Saturday, September 15, 2012

From the Atlantic: That Anti-Muhammad Film: It's Totally Protected by the 1st Amendment

A constitutional scholar argues that the film that seems to have sparked the unrest in the Middle East is constitutinally protected under the First Amendment's Free Speech Clause.

Here's an exerpt from an interview with him, his comments go hand in hand with general points we will be making about the court rules in cases involving uses of First Amendment freedoms that are judged offensive by some and lead to violent retaliation:

As people try to puzzle out whether there is any legal action possible against either the filmmaker or Terry Jones, two ideas keep coming up. One is that the film and the promotion of the film are protected speech, and one is that this has somehow crossed a line, and that either the film itself or Jones's promotion of it constitute something akin to that famous example of "yelling fire in a crowded theater." What's the line between protected speech, even hate speech, and speech that's not protected?


The relevant question is whether or not speech is an incitement to riot, or to produce any other imminent lawless action. Whether it incites violence is the central question -- and that means not just that the speech produces violence, but that the speaker intends it to.

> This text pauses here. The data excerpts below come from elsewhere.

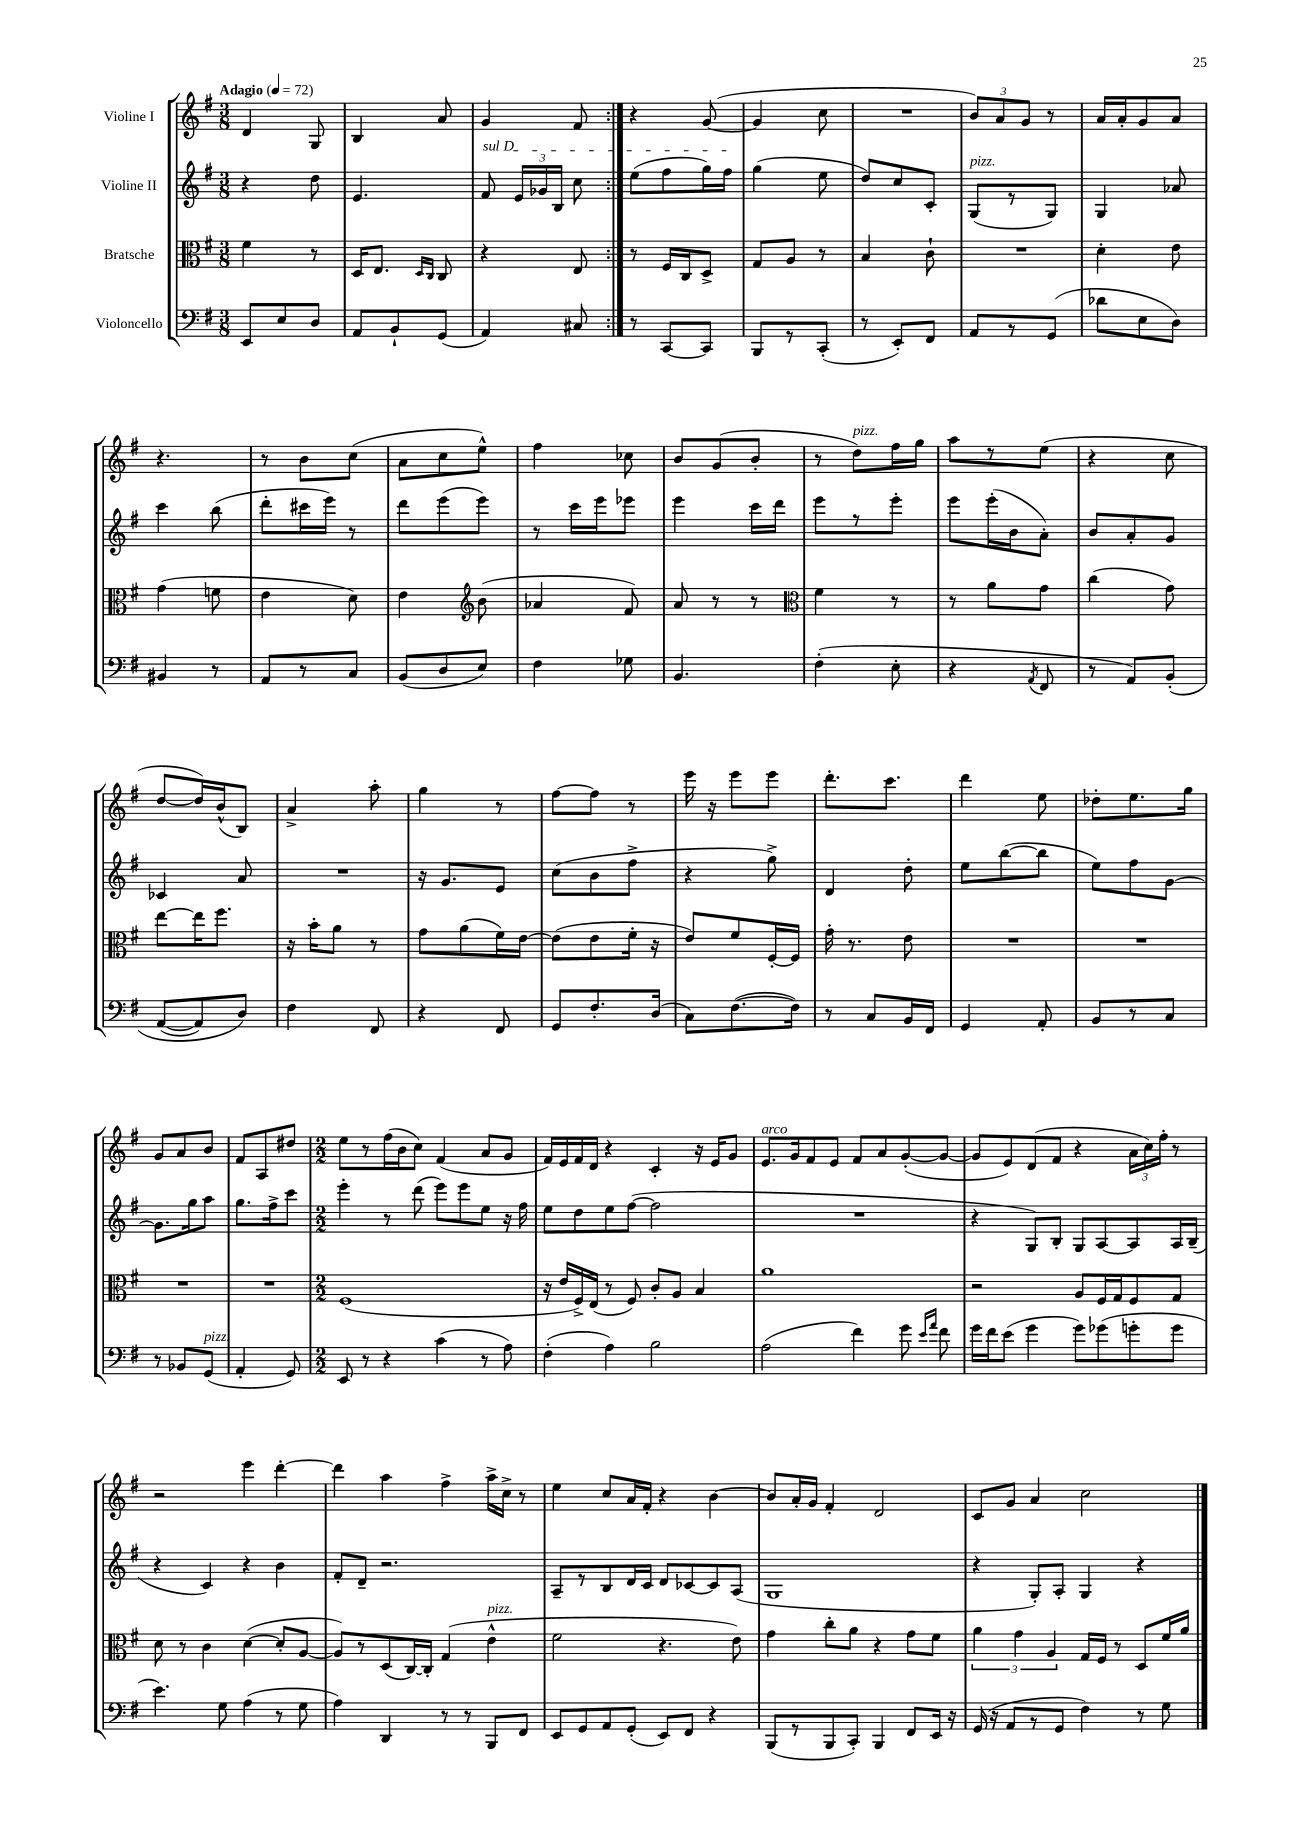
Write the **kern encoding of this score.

**kern	**kern	**kern	**kern
*part4	*part3	*part2	*part1
*staff4	*staff3	*staff2	*staff1
*I"Violoncello	*I"Bratsche	*I"Violine II	*I"Violine I
*clefF4	*clefC3	*clefG2	*clefG2
*k[f#]	*k[f#]	*k[f#]	*k[f#]
*M3/8	*M3/8	*M3/8	*M3/8
*MM72	*MM72	*MM72	*MM72
=1	=1	=1	=1
!	!	!	!LO:TX:a:B:t=Adagio
8EE/L	4f#\	4r	4d/
8E/	.	.	.
8D/J	8r	8dd\	8G/
=2	=2	=2	=2
8AA/L	16D/KL	4.e/	4B/
.	8.E/J	.	.
8BB`/	.	.	.
.	16qqD/LL	.	.
.	16qqC/JJ	.	.
(8GG/J	8C/	.	8a/
=3	=3	=3	=3
!	!	!LO:TX:a:i:t=sul D	!
4AA/)	4r	8f#/	4g/
.	.	24e/LL	.
.	.	24g-X/	.
.	.	24B/JJ	.
8C#X/	8E/	8cc\	8f#/
=4:|!	=4:|!	=4:|!	=4:|!
8r	8r	(8ee\L	4r
[8CC/L	16F#/LL	8ff#\	.
.	16C/J	.	.
8CC/J]	8D^/J	16gg\L)	([8g/
.	.	16ff#\JJ	.
=5	=5	=5	=5
8BBB/L	8G/L	(4gg\	4g/]
8r	8A/J	.	.
(8CC'/J	8r	8ee\	8cc\
=6	=6	=6	=6
8r	4B/	8dd/L)	4.r
8EE'/L)	.	8cc/	.
8FF#/J	8c`\	8c'/J	.
=7	=7	=7	=7
!	!	!LO:TX:a:i:t=pizz.	!
8AA/L	4.r	(8G/L	12b/L)
.	.	.	12a/
8r	.	8r	.
.	.	.	12g/J
(8GG/J	.	8G/J)	8r
=8	=8	=8	=8
8d-X\L	4d'\	4G/	16a/LL
.	.	.	16a'/J
8E\	.	.	8g/
8D\J)	8e\	8a-X/	8a/J
!!LO:LB:g=z
=9	=9	=9	=9
4BB#X/	(4g\	4ccc\	4.r
8r	8fn\	(8bb\	.
=10	=10	=10	=10
8AA/L	4e\	8ddd'\L	8r
8r	.	16ccc#X\L	8b\L
.	.	16eee\JJ)	.
8C/J	8d\)	8r	(8cc\J
=11	=11	=11	=11
(8BB/L	4e\	8ddd\L	8a\L
8D/	.	(8eee\	8cc\
*	*clefG2	*	*
8E/J)	(8b\	8eee\J)	8ee^^\J)
=12	=12	=12	=12
4F#\	4a-X/	8r	4ff#\
.	.	16ccc\LL	.
.	.	16eee\J	.
8G-X\	8f#/)	8eee-X\J	8cc-X\
=13	=13	=13	=13
4.BB/	8a/	4eee\	8b/L
.	8r	.	(8g/
.	8r	16ccc\LL	8b'/J
.	.	16ddd\JJ	.
=14	=14	=14	=14
*	*clefC3	*	*
(4F#'\	4f#\	8eee\L	8r
!	!	!	!LO:TX:a:i:t=pizz.
.	.	8r	8dd\L)
8E'\	8r	8eee'\J	16ff#\L
.	.	.	16gg\JJ
=15	=15	=15	=15
4r	8r	8eee\L	8aa\L
.	8a\L	(16eee'\L	8r
.	.	16b\J	.
8qAA/	.	.	.
8FF#/	8g\J	8a'\J)	(8ee\J
=16	=16	=16	=16
8r	(4cc\	8b/L	4r
8AA/L)	.	8a'/	.
(8BB'/J	8g\)	8g/J	8cc\
!!LO:LB:g=z
=17	=17	=17	=17
([8AA/L	[8ee\L	4c-X/	[8dd/L
8AA/])	16ee\K]	.	16dd/L])
.	8.ff#\J	.	(16b^^/J
8D/J)	.	8a/	8B/J)
=18	=18	=18	=18
4F#\	16r	4.r	4a^/
.	16b'\KL	.	.
.	8a\J	.	.
8FF#/	8r	.	8aa'\
=19	=19	=19	=19
4r	8g\L	16r	4gg\
.	.	8.g/L	.
.	(8a\	.	.
8FF#/	16f#\L)	8e/J	8r
.	[16e\JJ	.	.
=20	=20	=20	=20
8GG/L	(8e\L]	(8cc\L	[8ff#\L
8.F#'/	8e\	8b\	8ff#\J]
.	16f#'\Jk	8ff#^\J	8r
(16D/Jk	16r	.	.
=21	=21	=21	=21
8C\L)	8e/L)	4r	16eee\
.	.	.	16r
([8.F#\	8f#/	.	8eee\L
.	[16F#'/L	8gg^\)	8eee\J
16F#\Jk])	16F#/JJ]	.	.
=22	=22	=22	=22
8r	16g'\	4d/	8.ddd'\L
.	8.r	.	.
8C/L	.	.	.
.	.	.	8.ccc\J
16BB/L	8e\	8dd'\	.
16FF#/JJ	.	.	.
=23	=23	=23	=23
4GG/	4.r	8ee\L	4ddd\
.	.	([8bb\	.
8AA'/	.	8bb\J]	8ee\
=24	=24	=24	=24
8BB/L	4.r	8ee\L)	8dd-X'\L
8r	.	8ff#\	8.ee\
8C/J	.	[8g\J	.
.	.	.	16gg\Jk
!!LO:LB:g=z
=25	=25	=25	=25
8r	4.r	8.g\L]	8g/L
8BB-X/L	.	.	8a/
.	.	16gg\k	.
!LO:TX:a:i:t=pizz.	!	!	!
(8GG/J	.	8aa\J	8b/J
=26	=26	=26	=26
4AA'/	4.r	8.gg\L	8f#/L
.	.	.	8A/
.	.	16ff#^\k	.
8GG/)	.	8ccc\J	8dd#X/J
=27	=27	=27	=27
*M2/2	*M2/2	*M2/2	*M2/2
8EE/	(1F#	4eee'\	8ee\L
8r	.	.	8r
4r	.	8r	(16ff#\L
.	.	.	16b\J
.	.	(8ddd\	8cc\J)
(4c\	.	8eee\L)	(4f#/
.	.	8eee\	.
8r	.	8ee\J	8a/L
8A\)	.	16r	8g/J
.	.	16ff#\	.
=28	=28	=28	=28
(4F#'\	16r	8ee\L	16f#/LL)
.	16e/LL	.	16e/
.	16F#^/)	8dd\	16f#/
.	(16E/JJ	.	16d/JJ
4A\)	8r	8ee\	4r
.	8F#/)	([8ff#\J	.
2B\	8c'/L	2ff#\]	4c'/
.	8A/J	.	.
.	4B/	.	16r
.	.	.	16e/KL
.	.	.	8g/J
=29	=29	=29	=29
!	!	!	!LO:TX:a:i:t=arco
(2A\	1a	1r	8.e/L
.	.	.	16g/k
.	.	.	8f#/
.	.	.	8e/J
4f#\)	.	.	8f#/L
.	.	.	8a/
8g\	.	.	([8g'/
16qqe/LL	.	.	.
16qqa/JJ	.	.	.
8f#\	.	.	8g/J_
=30	=30	=30	=30
16g\LL	2r	4r	8g/L]
16f#\J	.	.	.
(8e\J	.	.	8e/)
4g\	.	8G/L)	(8d/
.	.	8B'/J	8f#/J
8g\L)	8A/L	8G/L	4r
(8g-X\	16F#/L	[8A/	.
.	16G/J	.	.
8gn'\	8F#/	8A/]	24a\LL
.	.	.	24cc\)
.	.	.	24ff#'\JJ
8g\J	8G/J	16A/L	8r
.	.	(16B~/JJ	.
!!LO:LB:g=z
=31	=31	=31	=31
4.e\)	8d\	4r	2r
.	8r	.	.
.	4c\	4c/)	.
8G\	.	.	.
(4A\	([4d\	4r	4eee\
8r	8d'/L]	4b\	[4ddd'\
8G\	[8A/J	.	.
=32	=32	=32	=32
4A\)	8A/L])	8f#'/L	4ddd\]
.	8r	8d~/J	.
4DD/	(8D/	2.r	4aa\
.	[16C/L)	.	.
.	16C'/JJ]	.	.
8r	(4G/	.	4ff#^\
8r	.	.	.
!	!LO:TX:a:i:t=pizz.	!	!
8BBB/L	4e^^\	.	16aa^\LL
.	.	.	16cc^\JJ
8FF#/J	.	.	8r
=33	=33	=33	=33
8EE/L	2f#\	8A~/L	4ee\
8GG/	.	8r	.
8AA/	.	8B/	8cc/L
(8GG'/J	.	16d/L	16a/L
.	.	16c/JJ	16f#'/JJ
8EE/L)	4.r	8d/L	4r
8FF#/J	.	[8c-X/	.
4r	.	8c-/]	[4b\
.	8e\)	(8A/J	.
=34	=34	=34	=34
(8BBB/L	4g\	1G	8b/L]
8r	.	.	16a'/L
.	.	.	16g/JJ
8BBB/	8cc'\L	.	4f#'/
8CC'/J)	8a\J	.	.
4BBB/	4r	.	2d/
8FF#/L	8g\L	.	.
16EE/Jk	8f#\J	.	.
16r	.	.	.
=35	=35	=35	=35
(16GG/	6a\	4r	8c/L
16r	.	.	.
8AA/L	.	.	8g/J
.	6g\	.	.
8r	.	8G'/L)	4a/
.	6A/	.	.
8GG/J	.	8A'/J	.
4F#\)	16G/LL	4G/	2cc\
.	16F#/JJ	.	.
.	8r	.	.
8r	8D/L	4r	.
8G\	16f#/L	.	.
.	16a/JJ	.	.
==	==	==	==
*-	*-	*-	*-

Generally speaking, the rule is you can't be held liable for speech that moves other people to violence unless your speech is intended to producing violence and is likely to almost immediately produce it. That's the point of the familiar example of shouting "fire" in a crowded theater -- you're trying to cause a ruckus. But you can also see why this is not the best example. Sometimes there actually is a fire.

So intent is critical.
Yes. Imagine if somebody digs up a film, made in 1950, that portrays Arabs or Islam in a bad light. I'm sure there are a lot of them. Someone releases it online, and people see it and say it's insulting to Islam and then they riot. Even if someone released the film knowing that it would be likely to produce a riot, that doesn't mean the film was made with the intent of producing a riot.

Given that, it seems like the filmmaker is pretty clearly within his rights in making and releasing the film. But what about Terry Jones? He screened and publicized the trailer as part of a so-called "International Judge Muhammad Day."
The question is still whether Terry Jones is deliberately trying to incite a riot by promoting the speech at issue - and were his actions almost certain to have produced any resulting riot? The case is further complicated by the fact that the riots occur outside the United States. But let's assume that where the riots occur makes no difference. The question would be, are his actions directed to causing the riots?